Caso contrário, estaríamos a comparar realidades diversas, nomeadamente juros de financiamentos concedidos no contexto da atividade geral, com juros e capital do leasing. Nesta situação, a comparação apenas será paritária se incluirmos na fração que apura a proporção do IVA dedutível, para além do capital e juros do leasing, o valor dos empréstimos e dos juros recebidos na restante atividade . Em sentido idêntico veja-se o voto de vencido da aqui signatária Dra. Sofia Ricardo Borges, na decisão arbitral n.º 408/2019-T, de que se retira o seguinte excerto:

 

“Ao não retirar-se da fracção o valor correspondente à amortização financeira na actividade que confere direito à dedução (leasing financeiro), como pugna a Requerente, e ao, ao invés e simultaneamente, não se incluir na mesma fracção o valor de tudo o que constitui amortização de capital na actividade (a actividade principal da Requerente) que não confere direito à dedução, fica ab initio, é a nossa opinião, viciado o apuramento (visado pela fracção) da proporção da receita da actividade que confere direito à dedução na receita total do SP. Consequentemente, o apuramento da porção de inputs mistos utilizados naquela. Para mais. […]”.

 

O método do pro rata que a Requerente pretende aplicar traduzir-se ia no incremento significativo da percentagem de dedução sem que o mesmo tivesse qualquer conexão com um presumível consumo equivalente de IVA nos gastos mistos pela atividade de leasing. Pelo que se verifica a condição de que o método do pro rata é, em abstrato, passível de causar na situação em análise um acréscimo injustificado do nível de dedução do IVA nos recursos de utilização mista, derivado da consideração da componente de capital da renda de leasing (que, em princípio, não tem conexão direta com esses gastos) no cômputo da percentagem de dedução acompanhada, em simultâneo, da não consideração do capital mutuado, relativo à restante atividade financeira, por forma a que as realidades sejam comparáveis/equivalentes.

 

É este efeito que o Ofício-circulado citado tem subjacente ao referir que o método da percentagem de dedução tout court “é suscetível de provocar vantagens ou prejuízos injustificados pela falta de coerência das variáveis nele utilizadas, ou seja, pode conduzir a “distorções significativas na tributação”. Pelo que não se pode concordar com a Requerente que a AT não tenha fundado a imposição do coeficiente específico de acordo com o disposto na alínea b) do n.º 3 do artigo 23.º do Código do IVA, ou seja, na distorção significativa passível de ocorrer pelo método supletivo .

 

Adicionalmente, ao contrário do afirmado pela Requerente, o critério em análise é um critério de natureza objetiva embora aproximativo, característica que é, aliás, comum aos outros critérios objetivos comummente aceites e aplicados no método da afetação real, como o número de pessoas afetas às atividades, ou o número de horas homem incorridas, metros quadrados ocupados, entre outros.
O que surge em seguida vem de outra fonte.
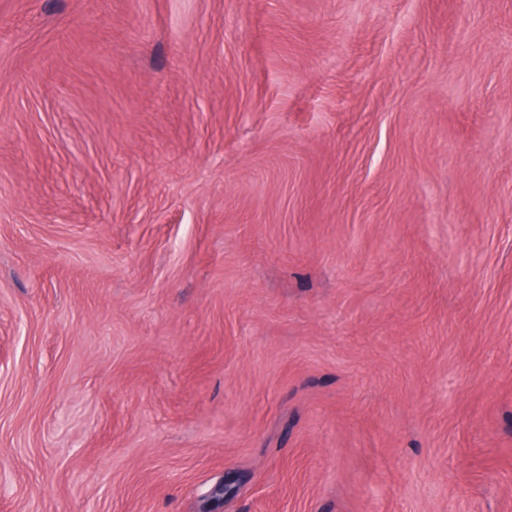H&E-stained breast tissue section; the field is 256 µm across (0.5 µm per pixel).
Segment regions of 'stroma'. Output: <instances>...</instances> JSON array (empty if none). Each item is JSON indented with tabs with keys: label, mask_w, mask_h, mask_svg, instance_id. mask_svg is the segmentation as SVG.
Here are the masks:
<instances>
[{
	"label": "stroma",
	"mask_w": 512,
	"mask_h": 512,
	"mask_svg": "<svg viewBox=\"0 0 512 512\" xmlns=\"http://www.w3.org/2000/svg\"><path fill=\"white\" fill-rule=\"evenodd\" d=\"M0 473L512 512V0H0Z\"/></svg>",
	"instance_id": "35a3bbf8"
}]
</instances>
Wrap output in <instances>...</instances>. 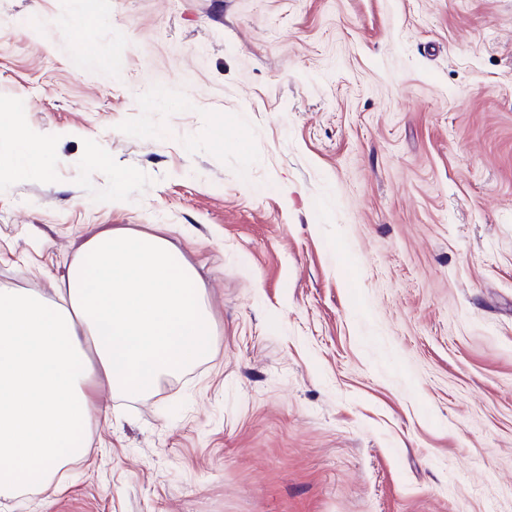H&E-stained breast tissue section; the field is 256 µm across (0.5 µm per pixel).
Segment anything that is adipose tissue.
<instances>
[{
  "label": "adipose tissue",
  "mask_w": 512,
  "mask_h": 512,
  "mask_svg": "<svg viewBox=\"0 0 512 512\" xmlns=\"http://www.w3.org/2000/svg\"><path fill=\"white\" fill-rule=\"evenodd\" d=\"M195 269L163 236H87L52 293L0 289V495L45 487L97 383L132 397L204 355L216 331Z\"/></svg>",
  "instance_id": "1"
}]
</instances>
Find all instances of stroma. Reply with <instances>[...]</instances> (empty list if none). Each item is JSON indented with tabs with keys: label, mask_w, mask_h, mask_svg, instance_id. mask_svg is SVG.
<instances>
[{
	"label": "stroma",
	"mask_w": 512,
	"mask_h": 512,
	"mask_svg": "<svg viewBox=\"0 0 512 512\" xmlns=\"http://www.w3.org/2000/svg\"><path fill=\"white\" fill-rule=\"evenodd\" d=\"M1 166L0 288L155 233L217 341L0 512H512V0H0Z\"/></svg>",
	"instance_id": "35a3bbf8"
}]
</instances>
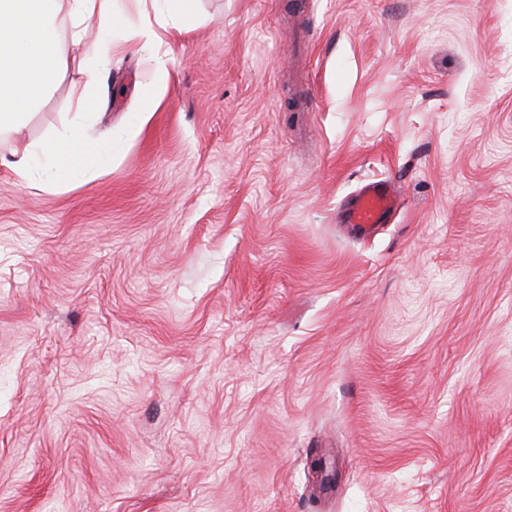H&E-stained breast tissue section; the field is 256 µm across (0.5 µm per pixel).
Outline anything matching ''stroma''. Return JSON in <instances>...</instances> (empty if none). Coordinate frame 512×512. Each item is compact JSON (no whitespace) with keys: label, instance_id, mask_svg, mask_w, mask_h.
<instances>
[{"label":"stroma","instance_id":"stroma-1","mask_svg":"<svg viewBox=\"0 0 512 512\" xmlns=\"http://www.w3.org/2000/svg\"><path fill=\"white\" fill-rule=\"evenodd\" d=\"M125 8L11 140L111 162L0 165V512H512V0ZM194 2L195 0H150L153 11L160 17H167L169 21L191 14L194 11ZM135 37L141 40L142 47L150 51L157 71L165 73L170 63V58L167 51L162 49L163 42L156 29L150 24L145 25L137 30ZM87 99L88 94L83 91L76 99L75 111L66 112L43 139L13 151L10 168L18 184L38 181L44 188H53L64 179L76 182L94 173L88 160L101 167L104 158L112 156V139L92 140L83 133L89 113L82 112ZM397 202L396 192L387 183H368L350 200L345 211V219L348 224H356L366 232L375 224H381Z\"/></svg>","mask_w":512,"mask_h":512}]
</instances>
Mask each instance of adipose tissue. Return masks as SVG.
Wrapping results in <instances>:
<instances>
[{"label": "adipose tissue", "instance_id": "1", "mask_svg": "<svg viewBox=\"0 0 512 512\" xmlns=\"http://www.w3.org/2000/svg\"><path fill=\"white\" fill-rule=\"evenodd\" d=\"M121 0H0V139L25 128L61 77L66 45L83 47L97 70H105L117 46L112 26ZM99 19L94 42H86V24ZM88 99L80 93L74 111L41 140L12 153L10 168L18 184L55 187L91 176V163L111 156L108 141L85 137Z\"/></svg>", "mask_w": 512, "mask_h": 512}]
</instances>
Todos estes critérios, apesar de objetivos, não podem deixar de ser encarados como aproximativos da realidade e não como um espelho rigoroso.

 

Uma exigência de rigor milimétrico representaria a impossibilidade de aplicar a afetação real, pois nenhum dos referidos critérios garante a exata medida de consumo dos recursos por cada uma das atividades/operações, com e sem direito à dedução, e traduziria uma interpretação de um rigor formalista incompatível com o princípio da neutralidade do imposto. A pretexto de um alegado incumprimento de requisitos dificilmente alcançáveis, viabilizaria a dedução de imposto em montante consideravelmente superior ao que corresponde ao consumo (aproximado) dos bens e serviços pelas operações que conferem direito à dedução, transformando imposto indedutível em imposto efetivamente deduzido pelo sujeito passivo (ou vice-versa).

 

No plano concreto, quanto a determinar se tal entendimento é de afastar atentas as circunstâncias verificadas na esfera da Requerente, aplica-se o entendimento sedimentado na jurisprudência do Supremo Tribunal Administrativo, reiterada nos dois recentes acórdãos do Pleno acima identificados (de 2021), de que, quando o ato de liquidação adicional do IVA se fundamenta no não reconhecimento das deduções declaradas pelo sujeito passivo, cabe a este a prova dos factos constitutivos do direito à dedução.

 

Desta forma, cabe “ao sujeito passivo alegar e demonstrar que, no seu caso concreto, a utilização dos bens ou serviços mistos não era sobretudo determinada pela gestão e financiamento dos contratos. Solução que reputamos adequada também porque o sujeito passivo, dada a sua proximidade com a fonte produtora, está mais bem posicionado para expor as especificidades do seu negócio.” Esta questão (de erro nos pressupostos de facto) será apreciada autonomamente no ponto seguinte.

 

4.4.        CONSUMO DE RECURSOS SOBRETUDO DETERMINADO PELA “GESTÃO DE CARTEIRA”

 

Como condição de admissibilidade da aplicação do coeficiente de imputação específico, o acórdão Banco Mais (C-183/13) requer que a utilização dos bens e serviços “promíscuos” seja sobretudo determinada pelo financiamento e pela gestão dos contratos de leasing. Afirma a este propósito a Requerente que no seu caso concreto tal não sucede. Porém, de novo, sem razão, ressaltando da matéria de facto que o consumo mais expressivo de recursos mistos por parte da área de leasing, e inevitavelmente pela área de contencioso (na parte que se prende com o leasing), se verifica no decurso da execução do contrato de locação financeira e não em relação à fase inicial de disponibilização do bem locado.

 

Com efeito, não só a disponibilização é muito menos consumidora de recursos, sendo as tarefas descritas pela Requerente de acompanhamento dos seguros, pagamento de IUC, gestão de multas, entre outras, respeitantes ao decurso dos contratos, como as próprias despesas iniciais que se podem associar à disponibilização do bem são objeto de uma comissão específica, designada pelas testemunhas como “comissão de processo inicial”.

 

Mesmo na aceção lata de disponibilização perfilhada pela Requerente, afigura-se que as características do contrato de locação financeira não são de molde a fazer recair sobre o locador encargos significativos associados à disponibilização dos bens locados “no decurso do contrato”.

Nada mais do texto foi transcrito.